What you will do
Pick out every line of the following records that contains the string "Nombre", and copy each of those lines.

__________

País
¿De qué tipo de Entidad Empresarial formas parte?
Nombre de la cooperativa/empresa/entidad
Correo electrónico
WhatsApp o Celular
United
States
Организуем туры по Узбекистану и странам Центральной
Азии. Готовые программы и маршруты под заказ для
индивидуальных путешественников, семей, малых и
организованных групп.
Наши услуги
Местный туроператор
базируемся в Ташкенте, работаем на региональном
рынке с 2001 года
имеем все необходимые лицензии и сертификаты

__________

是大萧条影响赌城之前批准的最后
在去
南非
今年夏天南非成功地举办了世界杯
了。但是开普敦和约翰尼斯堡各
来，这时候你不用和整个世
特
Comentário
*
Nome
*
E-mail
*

__________

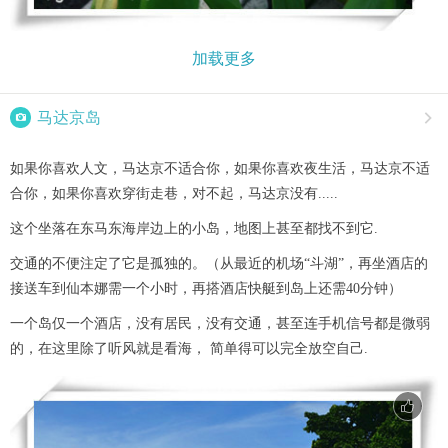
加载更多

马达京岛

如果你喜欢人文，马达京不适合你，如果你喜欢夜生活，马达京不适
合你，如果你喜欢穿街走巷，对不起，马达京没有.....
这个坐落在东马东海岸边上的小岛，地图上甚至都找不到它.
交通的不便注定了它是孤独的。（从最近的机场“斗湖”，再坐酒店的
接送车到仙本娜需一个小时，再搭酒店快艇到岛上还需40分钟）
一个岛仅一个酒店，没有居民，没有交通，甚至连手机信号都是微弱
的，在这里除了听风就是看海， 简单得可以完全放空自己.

__________

Task response
Nombre de la cooperativa/empresa/entidad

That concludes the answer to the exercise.